An example of forecasting
There are numerous approaches businesses can take to financial forecasting. All of them, however, ultimately boil down to qualitative forecasting methods and quantitative forecasting methods.
Qualitative forecasting methods leverage human judgement. The judgement doesn’t necessarily have to be informed. In fact, sometimes it’s important that it’s not informed. For example, market researchers usually want to speak to average members of the public rather than subject-matter experts.
By contrast, there are times when it’s highly desirable to get informed opinions from subject-matter experts. These would typically be when businesses need to take important decisions quickly and/or with limited data.
Qualitative forecasting can also be used in combination with quantitative forecasting. A typical example of this would be a management team analysing a report created using quantitative forecasting techniques.
Quantitative financial forecasting takes the exact opposite approach. It aims to remove the human element from forecasting and focuses purely on analysing the data.
To a certain extent, quantitative forecasting has been made easier thanks to the development of digital technology. That said, computers are only as good as their programming and their data.
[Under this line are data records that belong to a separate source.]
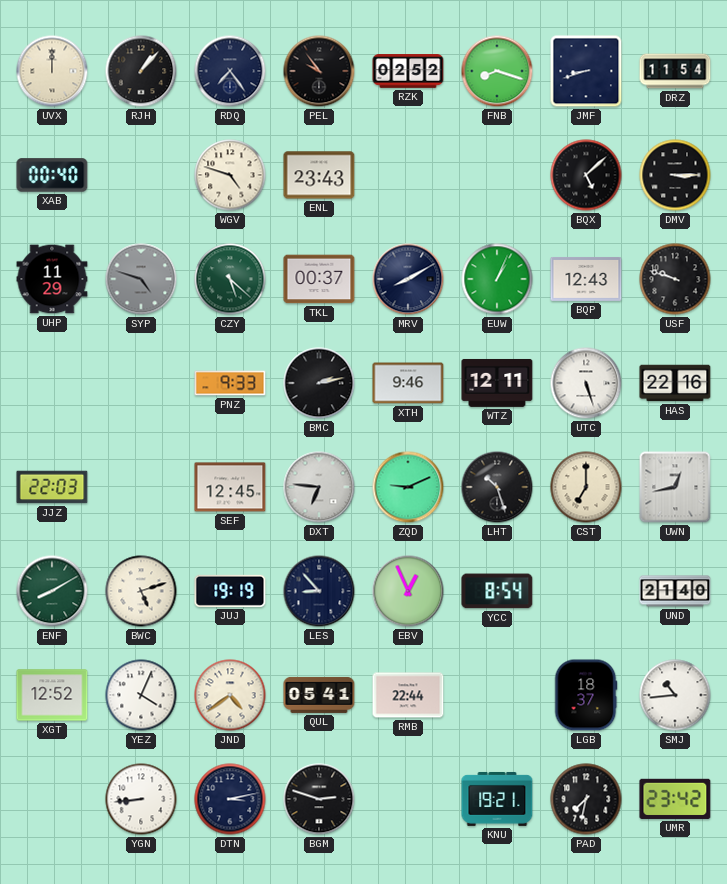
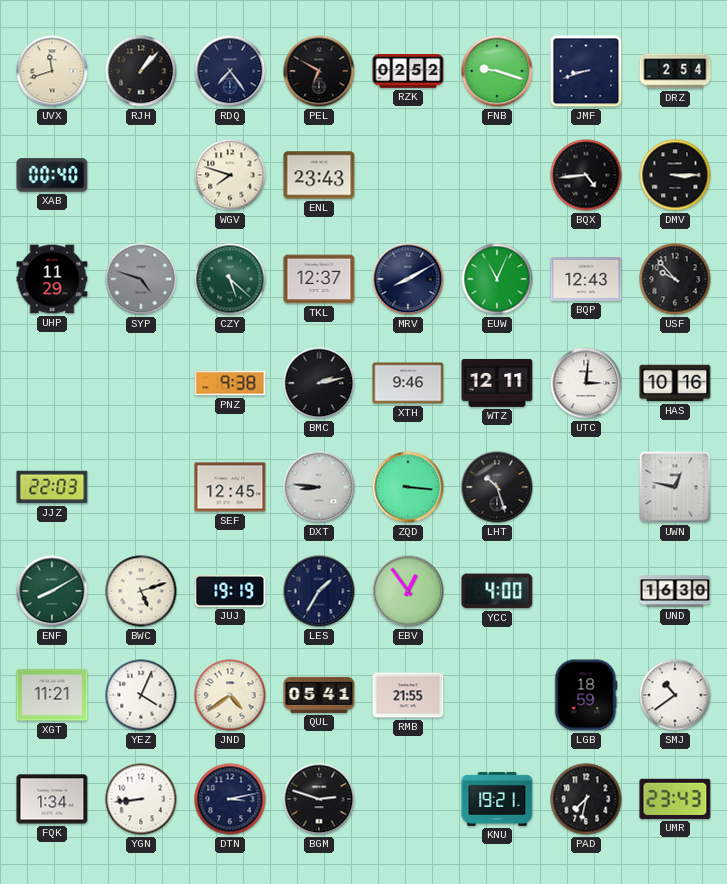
UVX: 12:00 -> 11:42
PEL: 9:54 -> 6:50
FNB: 8:18 -> 9:18
DRZ: 11:54 -> 2:54
WGV: 4:48 -> 7:48
BQX: 5:08 -> 4:44
TKL: 00:37 -> 12:37
EUW: 1:04 -> 11:04
USF: 9:48 -> 9:53
PNZ: 9:33 -> 9:38
UTC: 5:27 -> 3:01
HAS: 22:16 -> 10:16
DXT: 6:46 -> 8:46
ZQD: 9:11 -> 3:16
CST: 7:00 -> none
UWN: 12:43 -> 12:47
LES: 8:53 -> 1:35
EBV: 12:56 -> 12:54
YCC: 8:54 -> 4:00
UND: 21:40 -> 16:30
XGT: 12:52 -> 11:21
RMB: 22:44 -> 21:55
LGB: 18:37 -> 18:59
SMJ: 10:44 -> 10:39
FQK: none -> 1:34
UMR: 23:42 -> 23:43
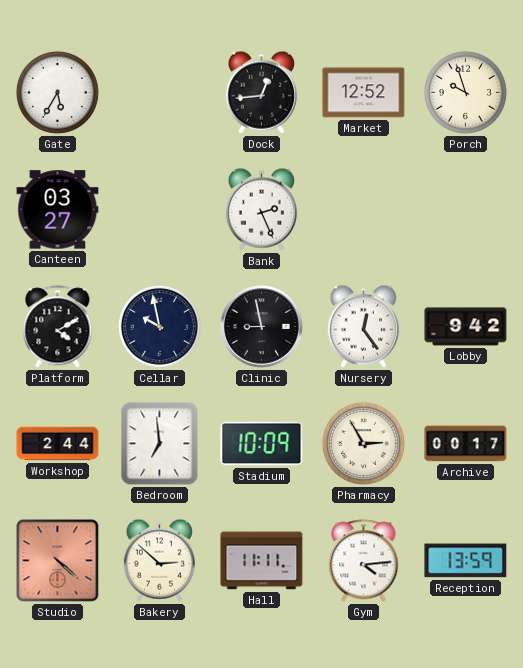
In the modern world, the act of collecting data can have significant practical, financial and legal implications. For example, if companies are using personally identifiable data, they need to think about GDPR (and data security).
The framework of forecasting
Whatever financial forecasting model is chosen, the process used to implement it typically follows much the same lines.
Set your question
It is impossible to overstate the importance of asking the question you really want to be answered. For example, sales and revenue are linked but not the same. If you want to know about sales, you need to phrase your question so that it reflects that, and vice versa.
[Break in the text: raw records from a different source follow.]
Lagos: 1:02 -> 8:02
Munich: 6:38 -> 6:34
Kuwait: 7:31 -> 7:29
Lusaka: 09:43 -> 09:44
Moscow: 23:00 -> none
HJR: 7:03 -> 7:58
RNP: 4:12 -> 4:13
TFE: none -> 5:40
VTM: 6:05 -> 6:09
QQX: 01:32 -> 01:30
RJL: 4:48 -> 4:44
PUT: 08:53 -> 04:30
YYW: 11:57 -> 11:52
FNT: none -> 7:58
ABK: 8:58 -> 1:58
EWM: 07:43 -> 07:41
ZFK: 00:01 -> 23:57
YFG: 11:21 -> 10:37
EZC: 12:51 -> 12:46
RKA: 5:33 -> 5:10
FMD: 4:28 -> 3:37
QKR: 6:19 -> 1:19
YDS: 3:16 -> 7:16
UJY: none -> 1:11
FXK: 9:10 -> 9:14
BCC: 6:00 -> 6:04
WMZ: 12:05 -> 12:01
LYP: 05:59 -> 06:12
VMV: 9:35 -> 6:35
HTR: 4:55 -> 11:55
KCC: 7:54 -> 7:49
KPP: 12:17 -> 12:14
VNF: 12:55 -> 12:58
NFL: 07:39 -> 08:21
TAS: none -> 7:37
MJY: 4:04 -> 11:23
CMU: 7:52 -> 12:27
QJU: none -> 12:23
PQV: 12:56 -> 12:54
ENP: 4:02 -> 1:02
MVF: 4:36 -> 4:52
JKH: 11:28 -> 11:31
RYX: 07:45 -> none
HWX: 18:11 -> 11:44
Determine your assumptions
Assumptions can be dangerous, but they are also useful and can frequently be necessary. For example, if you are undertaking financial forecasting to predict your budget for next year, then you are assuming your company will still be in business next year.
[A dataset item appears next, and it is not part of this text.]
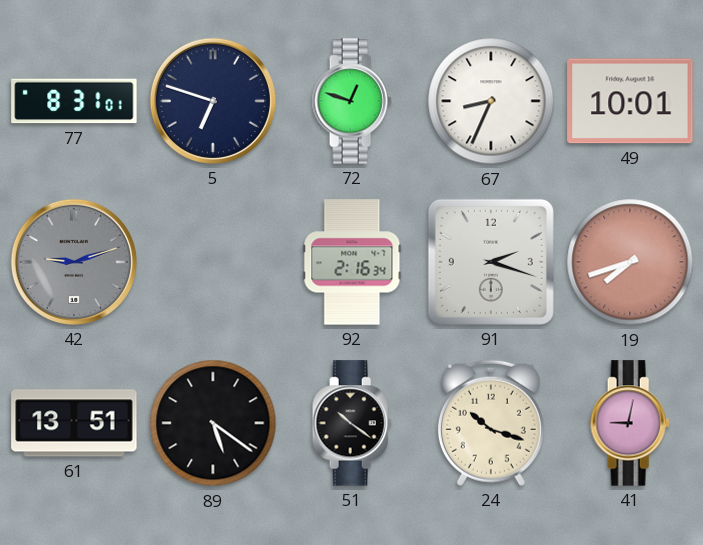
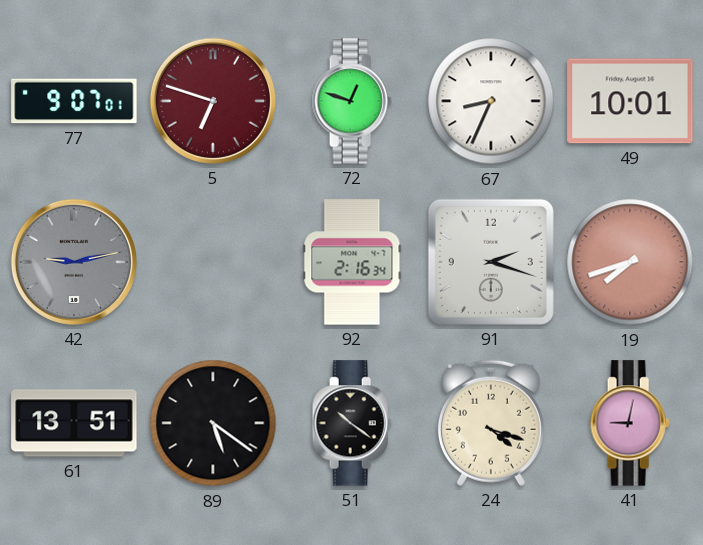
77: 8:31 -> 9:07
5 dial: navy -> burgundy
42: 9:12 -> 9:13
24: 10:18 -> 4:18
Choose a suitable forecasting model
Choosing the right forecasting model can also be a challenge. Often, companies need to balance thoroughness with budget constraints.
Identify the relevant variables
Relevant variables are variables that point, in some way, towards the answer to the question you posed. For example, if you were trying to estimate revenue, then sales data would usually be a relevant variable.
Gathering data often requires financial outlay. This means that, again, companies often need to strike a balance between thoroughness and budget.
Collect the necessary data
Once you’ve identified what data you need, your next step is to collect it. In some cases, this can take a lot of planning. For example, if you want to run a focus group, you need to find participants and get them together in the real world or online.
Analyse the collected data
This is the point when you create your forecast. It may also be the time when you put your forecast to real-world use. For example, if you’ve created a financial forecast, you may use it to predict your cash from and to set at least an estimated budget.
Validate the process (if possible)
If possible, you should review the forecast later in the light of what actually happened. If it was inaccurate, you might be able to improve it. If it was accurate, you might be able to use the lessons learned for other forecasts, financial and otherwise.